:: RECORDS TO PROCESS

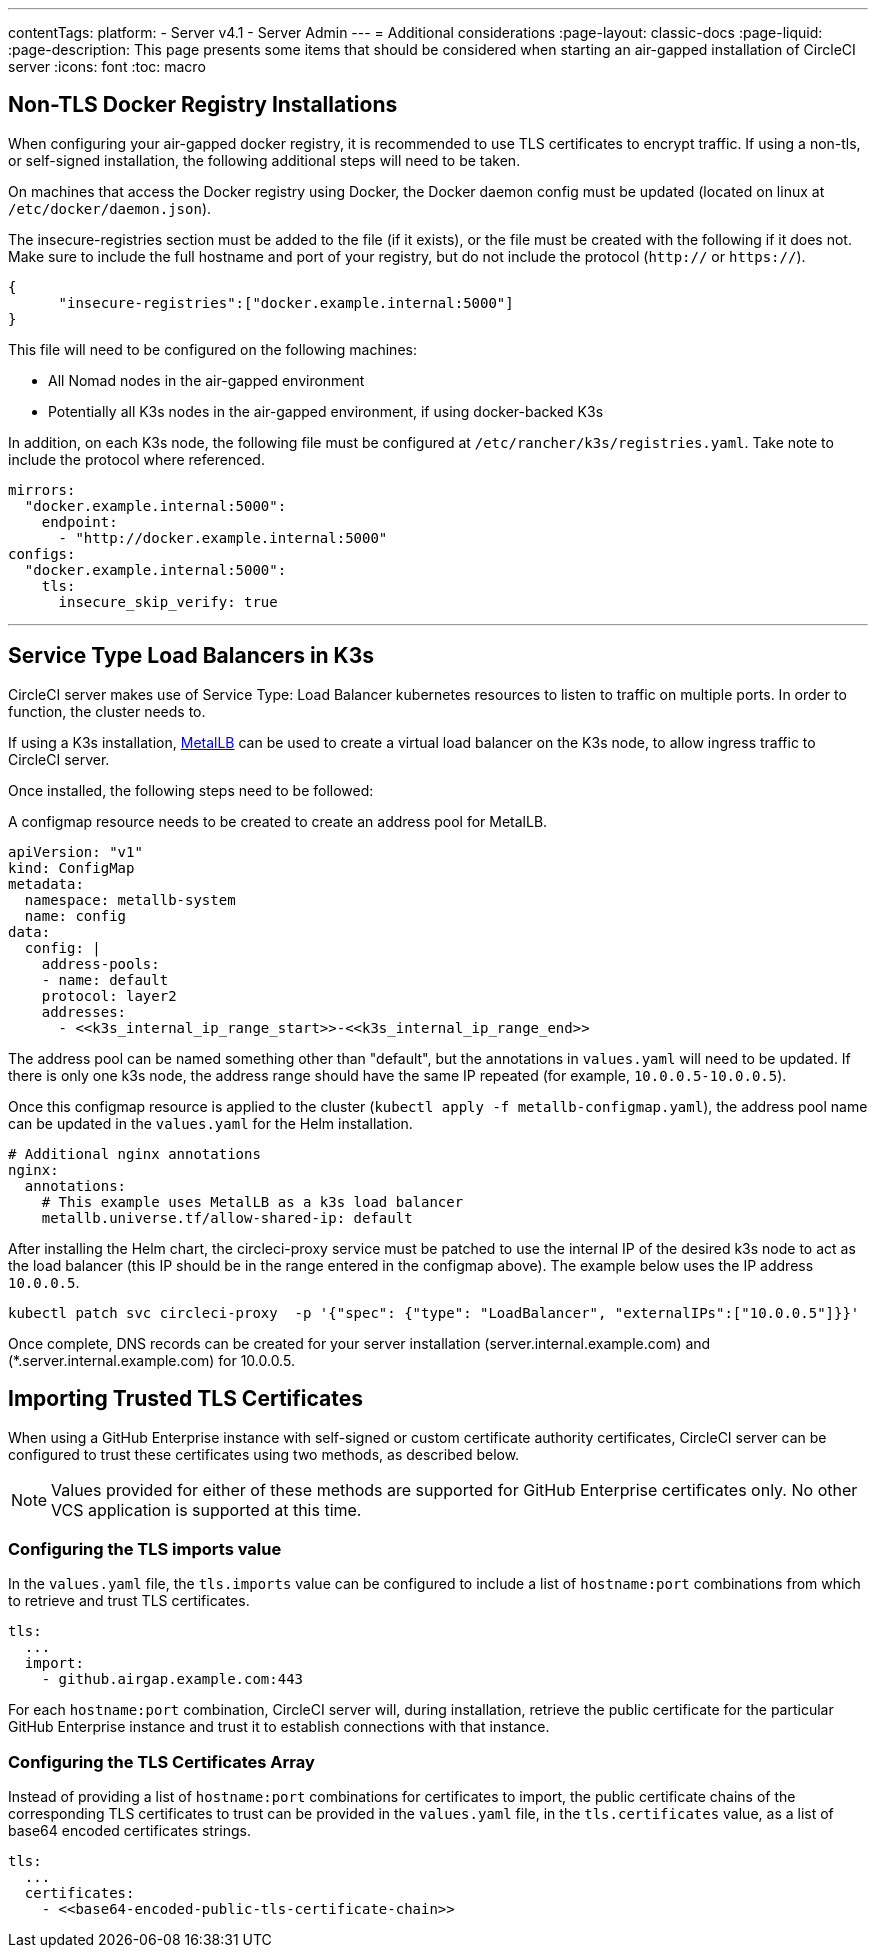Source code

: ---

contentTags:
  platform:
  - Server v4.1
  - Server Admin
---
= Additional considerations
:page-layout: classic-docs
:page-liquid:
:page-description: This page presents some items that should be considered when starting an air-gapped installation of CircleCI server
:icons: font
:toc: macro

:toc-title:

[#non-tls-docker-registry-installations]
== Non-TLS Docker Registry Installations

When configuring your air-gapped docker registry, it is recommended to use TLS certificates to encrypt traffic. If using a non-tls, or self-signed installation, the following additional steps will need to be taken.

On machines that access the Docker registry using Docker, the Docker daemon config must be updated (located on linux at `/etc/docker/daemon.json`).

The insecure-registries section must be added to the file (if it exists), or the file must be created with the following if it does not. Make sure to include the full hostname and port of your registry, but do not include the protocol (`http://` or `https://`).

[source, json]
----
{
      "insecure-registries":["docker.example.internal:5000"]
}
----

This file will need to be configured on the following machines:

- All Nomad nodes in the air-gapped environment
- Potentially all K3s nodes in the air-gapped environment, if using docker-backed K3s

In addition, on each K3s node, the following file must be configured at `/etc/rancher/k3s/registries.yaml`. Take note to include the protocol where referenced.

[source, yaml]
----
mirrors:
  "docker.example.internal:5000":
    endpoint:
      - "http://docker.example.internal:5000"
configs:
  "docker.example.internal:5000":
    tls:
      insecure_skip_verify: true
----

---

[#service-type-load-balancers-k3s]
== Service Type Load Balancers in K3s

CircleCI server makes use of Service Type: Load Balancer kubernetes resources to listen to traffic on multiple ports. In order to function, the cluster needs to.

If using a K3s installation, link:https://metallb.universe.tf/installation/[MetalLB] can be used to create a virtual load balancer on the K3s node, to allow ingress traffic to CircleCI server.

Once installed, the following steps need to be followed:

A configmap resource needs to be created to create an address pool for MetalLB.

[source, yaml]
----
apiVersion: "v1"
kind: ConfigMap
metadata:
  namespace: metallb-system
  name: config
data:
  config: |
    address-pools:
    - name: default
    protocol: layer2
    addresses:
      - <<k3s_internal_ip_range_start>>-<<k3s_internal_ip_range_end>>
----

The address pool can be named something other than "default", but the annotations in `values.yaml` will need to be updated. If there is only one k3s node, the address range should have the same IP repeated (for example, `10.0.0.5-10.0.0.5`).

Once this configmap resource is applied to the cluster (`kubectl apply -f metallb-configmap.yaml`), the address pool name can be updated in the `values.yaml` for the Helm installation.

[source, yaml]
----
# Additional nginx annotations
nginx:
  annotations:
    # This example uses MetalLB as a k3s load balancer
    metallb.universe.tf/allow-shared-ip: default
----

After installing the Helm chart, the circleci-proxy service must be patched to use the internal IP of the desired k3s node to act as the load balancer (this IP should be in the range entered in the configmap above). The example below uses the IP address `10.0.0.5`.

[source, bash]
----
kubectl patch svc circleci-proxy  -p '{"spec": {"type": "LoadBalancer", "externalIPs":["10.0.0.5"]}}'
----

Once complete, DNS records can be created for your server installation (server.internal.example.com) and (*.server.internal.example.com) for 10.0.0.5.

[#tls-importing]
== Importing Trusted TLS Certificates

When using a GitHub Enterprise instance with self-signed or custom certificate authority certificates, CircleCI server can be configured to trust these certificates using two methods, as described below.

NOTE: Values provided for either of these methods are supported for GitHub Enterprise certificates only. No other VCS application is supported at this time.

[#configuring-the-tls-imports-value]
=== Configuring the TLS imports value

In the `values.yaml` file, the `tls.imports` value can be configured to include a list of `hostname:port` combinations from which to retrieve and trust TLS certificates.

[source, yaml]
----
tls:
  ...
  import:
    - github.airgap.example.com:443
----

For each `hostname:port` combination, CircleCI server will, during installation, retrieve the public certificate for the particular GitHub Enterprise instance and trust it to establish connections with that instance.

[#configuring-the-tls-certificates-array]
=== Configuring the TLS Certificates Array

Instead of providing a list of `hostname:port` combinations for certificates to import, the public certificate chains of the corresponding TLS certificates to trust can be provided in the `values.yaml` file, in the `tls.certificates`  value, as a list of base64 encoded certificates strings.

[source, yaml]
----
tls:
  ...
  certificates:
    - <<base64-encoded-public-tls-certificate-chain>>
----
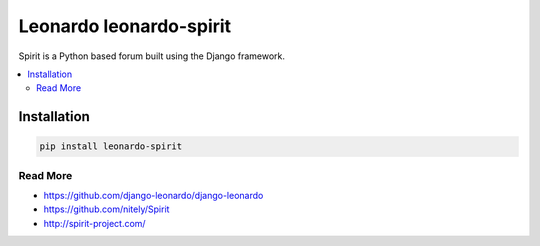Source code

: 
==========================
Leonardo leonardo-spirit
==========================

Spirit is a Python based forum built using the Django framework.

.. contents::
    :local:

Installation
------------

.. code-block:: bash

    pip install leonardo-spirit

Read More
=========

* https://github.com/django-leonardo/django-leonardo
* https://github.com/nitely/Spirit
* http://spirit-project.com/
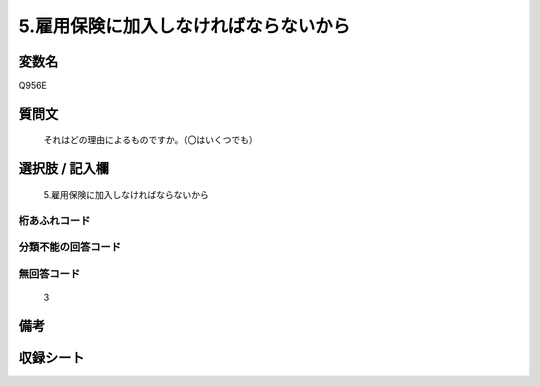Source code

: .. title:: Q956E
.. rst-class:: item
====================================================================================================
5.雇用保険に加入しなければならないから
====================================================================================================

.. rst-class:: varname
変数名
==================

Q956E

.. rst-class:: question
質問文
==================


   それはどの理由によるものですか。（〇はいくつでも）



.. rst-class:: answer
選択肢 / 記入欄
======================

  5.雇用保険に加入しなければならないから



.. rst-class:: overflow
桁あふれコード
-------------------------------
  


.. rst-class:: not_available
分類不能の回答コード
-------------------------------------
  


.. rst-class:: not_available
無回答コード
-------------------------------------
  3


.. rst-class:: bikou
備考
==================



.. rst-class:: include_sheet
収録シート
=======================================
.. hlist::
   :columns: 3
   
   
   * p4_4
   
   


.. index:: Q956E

::::

__TASK STATEMENT__
Please report all lines in the entries where "imports" appears.

__YOUR RESPONSE__
[#configuring-the-tls-imports-value]
=== Configuring the TLS imports value
In the `values.yaml` file, the `tls.imports` value can be configured to include a list of `hostname:port` combinations from which to retrieve and trust TLS certificates.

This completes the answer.